## Text segment

Archaeological Museum of Arta

The Archaeological Museum of Arta has been operating since 2009 in modern facilities at a short distance from the famous Bridge of Arta. It includes a rich collection of ancient artifacts, dating from the Paleolithic to Roman times. The Museum depicts the rise and fall of the ancient Greek city of Ambracia, which started as a colony of Corinth around 625 B.C. during the second Greek colonization, and at Hellenistic times became the capital of the State of King Pyrrhus.

Archaeological Museum of Arta

The Museum is presenting the different political, social, economic, and cultic manifestations of culture from the appearance of prehistoric man until late antiquity in Ambracia and their interpretation through material objects, which, as carriers of these manifestations, acquire meanings in addition to their uses linked to the timelessness of human needs and highlights. Special reference is made to the coexistence of modern Arta with Ambracia, the ancient city being gradually unearthed under the capital of the Regional Unit of Arta.

Museum’s exhibits are presented in four sections. The Exhibition is organized in three main museological sections: public life, burial customs, and houses. At the beginning and end of the exhibition, two smaller spatial units – “Introduction to the exhibition” & “The end of Ambracia” are presented.

Public worship. Marble statuette of Aphrodite from the Prytaneion, Hellenistic period and marble statuette of Aphrodite from a house of Ambracia (early 3rd c. B.C)

The first major section of the exhibition is dedicated to public life within the walls of ancient Ambracia. The second major section of the exhibition is largely dedicated to Ambracia beyond the city walls and takes up a part of the 1st and the entire 2nd gallery. The last part of the first and the entire second gallery is dedicated to Ambracia’s cemeteries. Special reference is made to the location and the spatial organization of cemeteries, the types of graves and burials, the funerary steles, the grave goods accompanying the dead to their last resting place, and lastly, to burial customs. In the third major section of the exhibition are recreated the main spaces of a typical ancient house, such as the courtyard, Oikos, andron, bathing facilities, and storage rooms. Every visitor has the opportunity to understand their function and the inner activities, which were taken place inside, such as domestic cults, preparation of food, banquets, child-rearing. A section of a street bordered by Ambracian houses has been recreated in the space surrounding the museum’s building.

## Extracted material
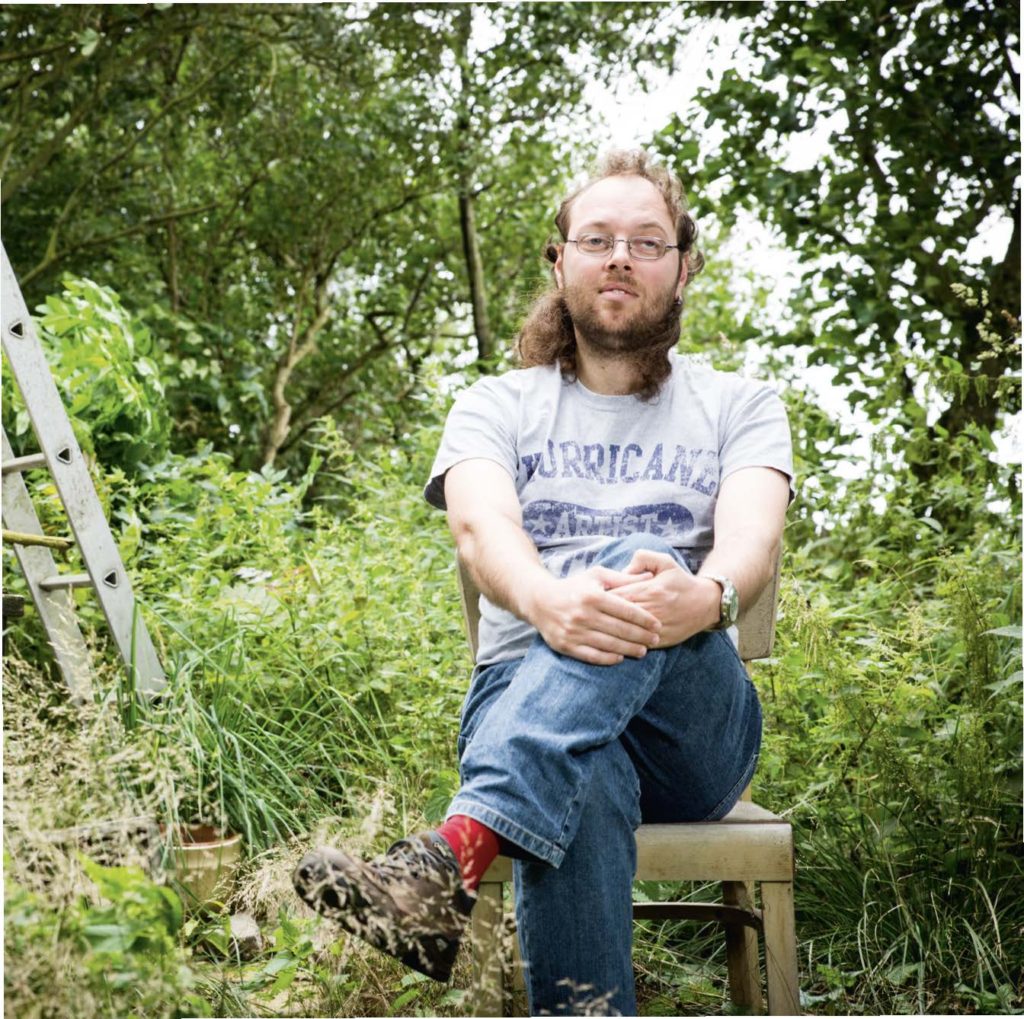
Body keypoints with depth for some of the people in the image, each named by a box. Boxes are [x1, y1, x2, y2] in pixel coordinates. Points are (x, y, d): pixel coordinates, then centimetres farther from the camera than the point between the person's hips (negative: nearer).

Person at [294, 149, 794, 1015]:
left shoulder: (739, 409, 15)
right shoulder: (498, 406, 14)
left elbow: (752, 538, -8)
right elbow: (480, 526, -9)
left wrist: (705, 596, -36)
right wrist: (546, 600, -36)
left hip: (695, 724, 0)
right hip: (525, 691, 0)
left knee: (639, 564, -35)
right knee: (581, 780, -39)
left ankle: (453, 854, -53)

## Tasks for this exercise
#1 Translate this sentence from the text on the Archaeological Museum of Arta into Spanish: "A section of a street bordered by Ambracian houses has been recreated in the space surrounding the museum’s building."
#2 Please carry on the text on the Archaeological Museum of Arta, picking up after its final sentence.

## Answers for the tasks
#1 Se ha recreado un tramo de una calle bordeada de casas ambraciotas en el espacio que rodea el edificio del museo.

#2
The Museum’s exhibition ends at the end of the 3rd room with a brief presentation of the events concerning the siege of Ambracia by the Roman consul Marcus Fulvius Nobilior during the Aetolian campaign (189-187 B.C.). The Ambracians confronted the Roman catapults but were forced to capitulate and accept a Roman garrison. In this way the city, while maintaining some autonomy, lived under the control of the Roman authorities. These events, combined with Octavian’s victory at the naval battle of Actium (31 B.C.) and the founding of Nicopolis (29 B.C.), led to the gradual abandonment of Ambracia and the wider region so that the inhabitants settled on a large scale in the new city, Nicopolis.

"Introduction to the exhibition"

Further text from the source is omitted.